### Task objective
Search the entries below for "surface", and copy each line where it appears.

### Data provided
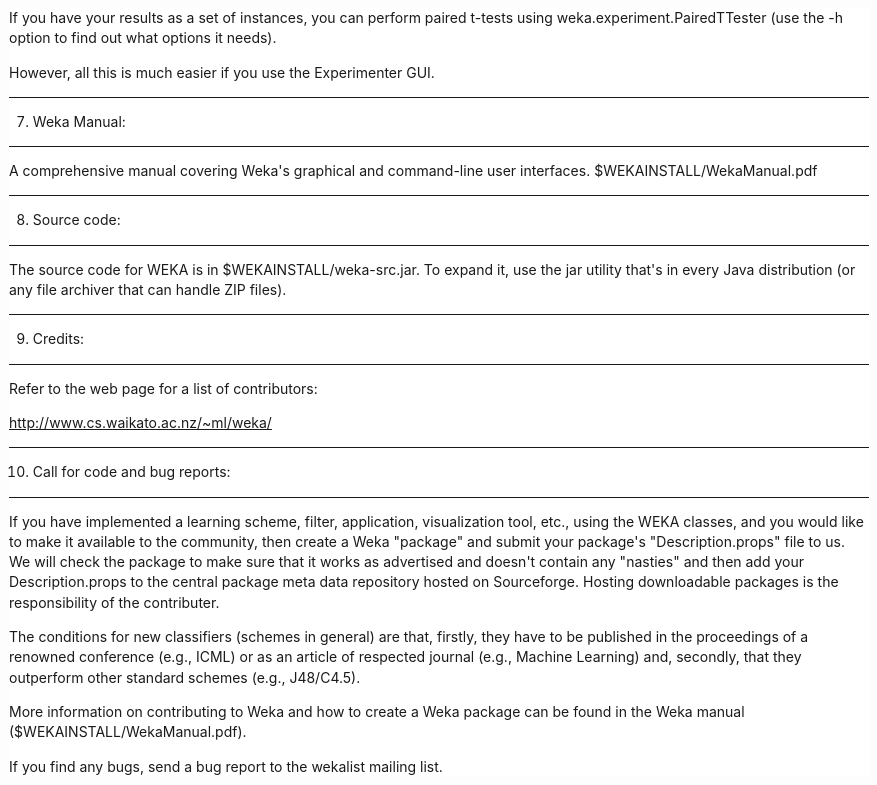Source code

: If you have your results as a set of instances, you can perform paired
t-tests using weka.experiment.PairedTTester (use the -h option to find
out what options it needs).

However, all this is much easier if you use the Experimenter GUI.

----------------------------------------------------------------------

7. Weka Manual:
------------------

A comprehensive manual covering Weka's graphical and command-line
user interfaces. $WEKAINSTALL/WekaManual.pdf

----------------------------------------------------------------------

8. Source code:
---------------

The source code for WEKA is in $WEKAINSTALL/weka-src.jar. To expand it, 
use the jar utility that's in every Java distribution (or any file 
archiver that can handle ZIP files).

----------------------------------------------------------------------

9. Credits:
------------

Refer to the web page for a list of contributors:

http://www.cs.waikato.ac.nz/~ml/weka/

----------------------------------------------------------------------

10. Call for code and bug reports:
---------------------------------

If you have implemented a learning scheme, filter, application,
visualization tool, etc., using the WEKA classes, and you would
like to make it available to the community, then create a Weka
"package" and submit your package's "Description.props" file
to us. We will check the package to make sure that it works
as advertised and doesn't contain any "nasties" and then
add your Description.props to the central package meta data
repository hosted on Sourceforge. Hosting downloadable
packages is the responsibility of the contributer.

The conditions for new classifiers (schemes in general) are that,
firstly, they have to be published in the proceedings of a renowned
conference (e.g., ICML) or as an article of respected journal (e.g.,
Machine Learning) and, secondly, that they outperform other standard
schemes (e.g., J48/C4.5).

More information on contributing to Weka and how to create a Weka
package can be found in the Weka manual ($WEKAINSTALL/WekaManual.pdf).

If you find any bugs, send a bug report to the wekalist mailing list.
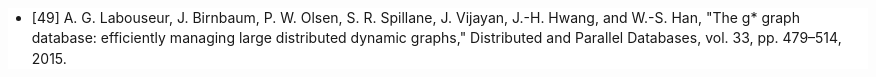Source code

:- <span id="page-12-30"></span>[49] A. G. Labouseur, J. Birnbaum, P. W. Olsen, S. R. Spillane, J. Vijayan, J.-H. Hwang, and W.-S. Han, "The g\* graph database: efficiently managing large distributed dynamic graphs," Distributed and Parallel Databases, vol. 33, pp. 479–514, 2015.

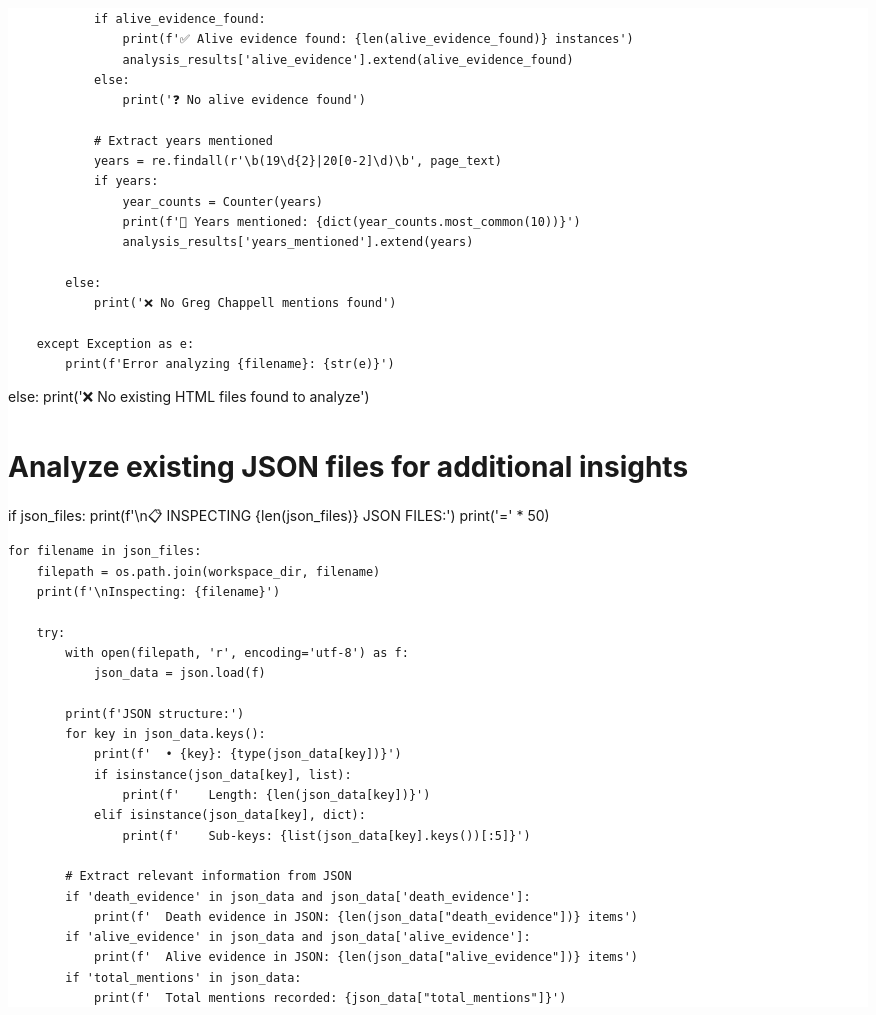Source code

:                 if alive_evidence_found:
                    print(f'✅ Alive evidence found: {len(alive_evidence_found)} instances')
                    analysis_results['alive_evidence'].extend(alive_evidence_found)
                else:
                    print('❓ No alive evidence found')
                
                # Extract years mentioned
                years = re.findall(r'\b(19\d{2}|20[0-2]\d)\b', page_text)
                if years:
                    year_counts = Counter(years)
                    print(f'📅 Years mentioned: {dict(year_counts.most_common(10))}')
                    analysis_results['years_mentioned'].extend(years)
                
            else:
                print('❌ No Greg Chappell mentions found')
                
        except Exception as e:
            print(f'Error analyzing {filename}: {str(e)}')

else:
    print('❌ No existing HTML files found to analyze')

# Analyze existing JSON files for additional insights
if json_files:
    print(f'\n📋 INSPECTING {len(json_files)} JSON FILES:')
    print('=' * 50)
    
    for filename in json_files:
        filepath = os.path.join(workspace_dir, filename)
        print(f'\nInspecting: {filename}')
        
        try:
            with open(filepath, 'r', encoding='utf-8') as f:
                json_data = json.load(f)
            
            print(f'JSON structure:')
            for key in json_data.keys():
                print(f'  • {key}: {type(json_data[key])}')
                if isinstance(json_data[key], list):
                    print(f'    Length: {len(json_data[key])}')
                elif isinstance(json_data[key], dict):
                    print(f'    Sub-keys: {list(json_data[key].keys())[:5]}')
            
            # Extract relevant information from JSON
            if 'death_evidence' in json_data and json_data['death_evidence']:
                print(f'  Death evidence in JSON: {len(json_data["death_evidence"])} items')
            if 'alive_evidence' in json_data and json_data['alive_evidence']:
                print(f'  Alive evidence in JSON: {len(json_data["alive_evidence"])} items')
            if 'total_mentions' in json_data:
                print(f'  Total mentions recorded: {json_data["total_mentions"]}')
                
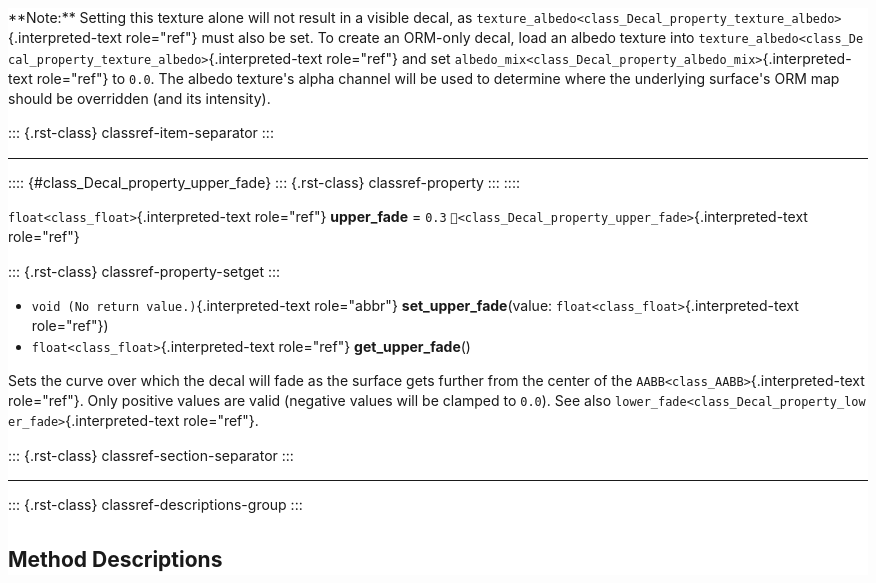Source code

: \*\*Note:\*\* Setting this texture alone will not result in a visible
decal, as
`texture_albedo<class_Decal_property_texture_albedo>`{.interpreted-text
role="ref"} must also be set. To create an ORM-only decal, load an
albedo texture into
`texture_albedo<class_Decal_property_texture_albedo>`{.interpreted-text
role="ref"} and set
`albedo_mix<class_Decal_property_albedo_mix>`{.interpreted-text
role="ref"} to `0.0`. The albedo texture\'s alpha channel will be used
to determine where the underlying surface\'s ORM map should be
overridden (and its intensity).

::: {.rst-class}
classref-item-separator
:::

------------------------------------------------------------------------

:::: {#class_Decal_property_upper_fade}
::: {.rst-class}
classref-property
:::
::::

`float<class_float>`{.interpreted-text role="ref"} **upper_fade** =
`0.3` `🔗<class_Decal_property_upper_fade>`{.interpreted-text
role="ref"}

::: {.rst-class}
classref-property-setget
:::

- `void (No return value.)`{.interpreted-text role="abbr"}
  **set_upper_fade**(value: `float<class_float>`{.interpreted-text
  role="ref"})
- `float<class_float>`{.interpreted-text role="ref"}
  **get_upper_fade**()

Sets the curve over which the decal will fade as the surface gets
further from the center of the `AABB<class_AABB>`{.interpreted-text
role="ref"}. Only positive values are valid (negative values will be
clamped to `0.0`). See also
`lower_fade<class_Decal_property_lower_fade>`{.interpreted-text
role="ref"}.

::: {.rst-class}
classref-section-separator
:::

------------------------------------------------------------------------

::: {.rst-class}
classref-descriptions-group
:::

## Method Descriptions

### Written answer
to determine where the underlying surface\'s ORM map should be
Sets the curve over which the decal will fade as the surface gets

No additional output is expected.